There are good reasons why many music groups are comprised of siblings and family. Believe me, I know; I’ve been in a duo with my brother for nearly fifty years. Playing music together as adults is a natural outgrowth of games shared in childhood. Enduring the rigors of touring is easier with people you’re used to living with in tight quarters. In a business not known for high ethical standards, being able to trust your partners around money is a big plus. When it comes to distributing the tasks involved in managing a group, knowing each other’s strengths and weaknesses helps. (It’s easy to agree that the sibling who was awful with math in school should not maintain the books.)

Then there are the musical reasons. This is especially true for singers, who start out with the advantage of having genetically similar instruments, which eventually manifest as naturally homogenized harmonies. Long before they decide to turn pro, they’ve already put in years of informal rehearsals, singing around the piano, or bowing, picking, and strumming in the living room and around backyard campfires.

Which brings me to the Oshima Brothers, Sean and Jamie, a young duo who are beginning to tour widely from their home base in rural Maine. Talk about hereditarily enhanced harmonies–their eerily similar voices blend seamlessly throughout their ranges, from their smooth tenors to their high falsettos. Their years of making music together are evident in pronunciation so identical, phrasing so tight, that you think you’re listening to masterful overdubbing rather than to two distinct voices. And they’ve staked out their territories, musical and other, efficiently and effectively. Sean, three years older at twenty-four, is the duo’s songwriter and rhythm guitarist. His haunting, ethereal melodies support lyrics that run the gamut from plain spoken (“With music we’re escaping from the everyday, dancing on the weekend, leaving it all behind, dancing when we know we should be sleeping, but we will sleep after we die”) to poetically mysterious (“She’s a nine-mile kite, stitched with dynamite”).

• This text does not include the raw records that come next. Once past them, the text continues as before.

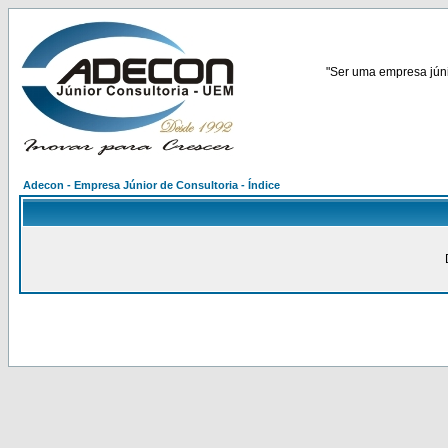
"Ser uma empresa júnio
Adecon - Empresa Júnior de Consultoria - Índice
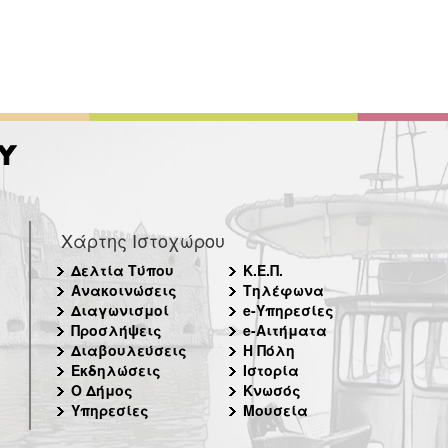
Χάρτης Ιστοχώρου
Δελτία Τύπου
Κ.Ε.Π.
Ανακοινώσεις
Τηλέφωνα
Διαγωνισμοί
e-Υπηρεσίες
Προσλήψεις
e-Αιτήματα
Διαβουλεύσεις
Η Πόλη
Εκδηλώσεις
Ιστορία
Ο Δήμος
Κνωσός
Υπηρεσίες
Μουσεία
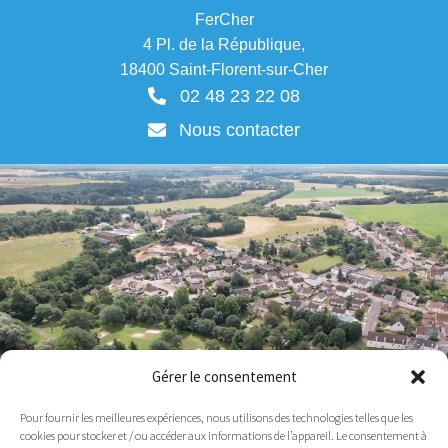
FerCher
4 Pl. de la République,
18400 Saint-Florent-sur-Cher
02 48 23 22 08
Nous contacter
Gérer le consentement
Pour fournir les meilleures expériences, nous utilisons des technologies telles que les
cookies pour stocker et / ou accéder aux informations de l’appareil. Le consentement à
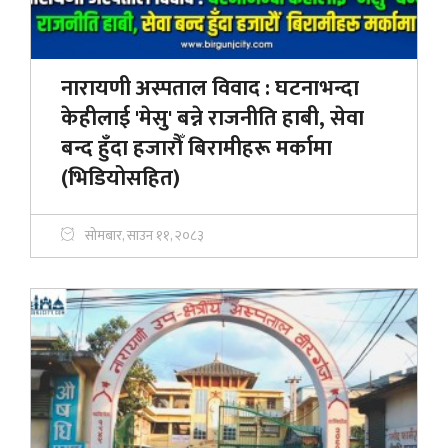
नारायणी अस्पताल विवाद : घटनाभन्दा
केहीलाई 'मेसु' बन्ने राजनीति हाबी, सेवा
बन्द हुँदा हजाराैँ बिरामीहरू मर्कामा
(भिडियोसहित)
सोमबार, साउन ११, २०८३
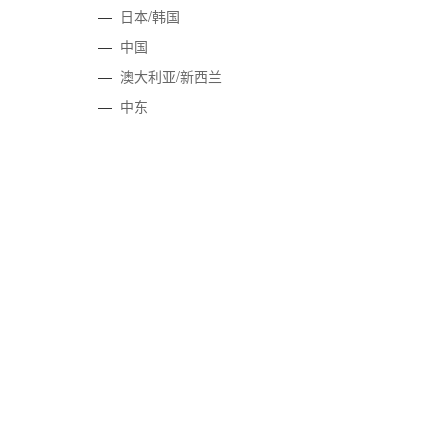
—
日本/韩国
—
中国
—
澳大利亚/新西兰
—
中东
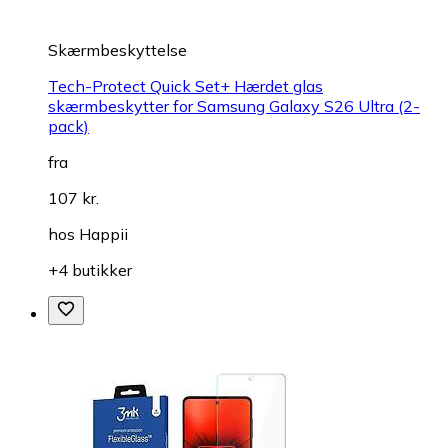
Skærmbeskyttelse
Tech-Protect Quick Set+ Hærdet glas
skærmbeskytter for Samsung Galaxy S26 Ultra (2-
pack)
fra
107 kr.
hos
Happii
+4 butikker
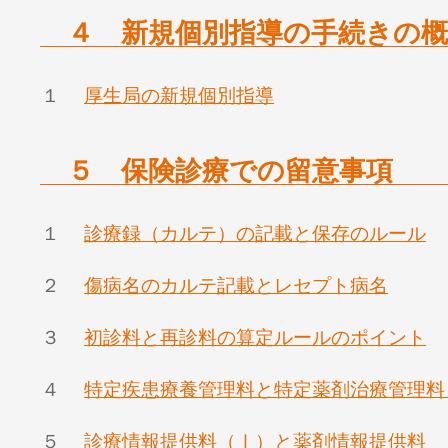
４ 新規個別指導の手続きの概
１
厚生局の新規個別指導
５ 保険診療での留意事項
１
診療録（カルテ）の記載と保存のルール
２
傷病名のカルテ記載とレセプト病名
３
初診料と再診料の算定ルールのポイント
４
特定疾患療養管理料と特定薬剤治療管理料
５
診療情報提供料（Ⅰ）と薬剤情報提供料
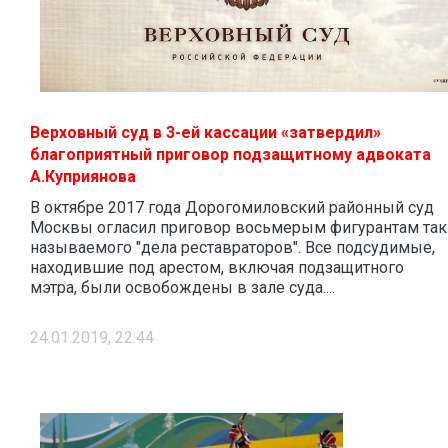
Верховный суд в 3-ей кассации «затвердил»
благоприятный приговор подзащитному адвоката
А.Куприянова
В октябре 2017 года Дорогомиловский районный суд
Москвы огласил приговор восьмерым фигурантам так
называемого "дела реставраторов". Все подсудимые,
находившие под арестом, включая подзащитного
мэтра, были освобождены в зале суда....
24.01.2019, 22:44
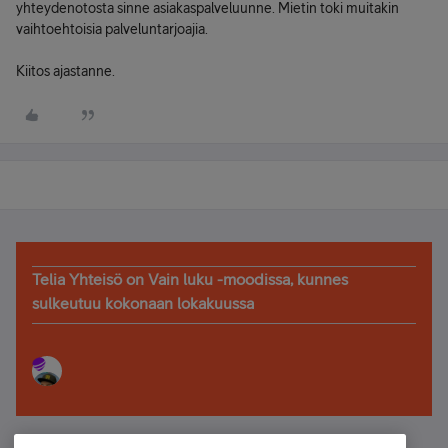
yhteydenotosta sinne asiakaspalveluunne. Mietin toki muitakin
vaihtoehtoisia palveluntarjoajia.
Kiitos ajastanne.
Telia Yhteisö on Vain luku -moodissa, kunnes
sulkeutuu kokonaan lokakuussa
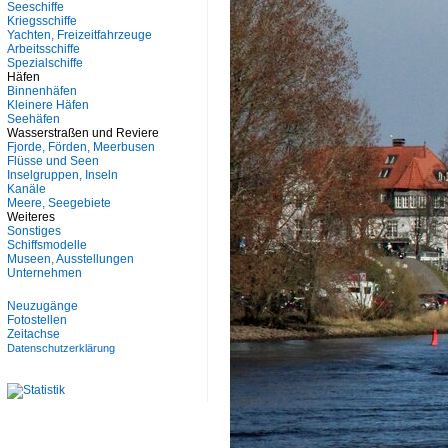
Seeschiffe
Kriegsschiffe
Yachten, Freizeitfahrzeuge
Arbeitsschiffe
Spezialschiffe
Häfen
Binnenhäfen
Kleinere Häfen
Seehäfen
Wasserstraßen und Reviere
Fjorde, Förden, Meerbusen
Flüsse und Seen
Inselgruppen, Inseln
Kanäle
Meere, Seegebiete
Weiteres
Sonstiges
Schiffsmodelle
Museen, Ausstellungen
Unternehmen
Neuzugänge
Fotostellen
Zeitachse
Datenschutzerklärung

Jamie plays expert electric guitar, drums, keyboard, and more instruments than he has fingers to count them on. By adding octave pedal, foot percussion board, looping, and other effects, the brothers create an unexpectedly full and varied sound for their live shows.

The Oshima Brothers will play the Ark’s Stage on Main on Saturday night of the Art Fair, July 20. If you brave the heat, the thunderstorms, the crowds, and all the other pleasures of the Art Fair, you’ll be able to brag that you heard their first Ann Arbor show.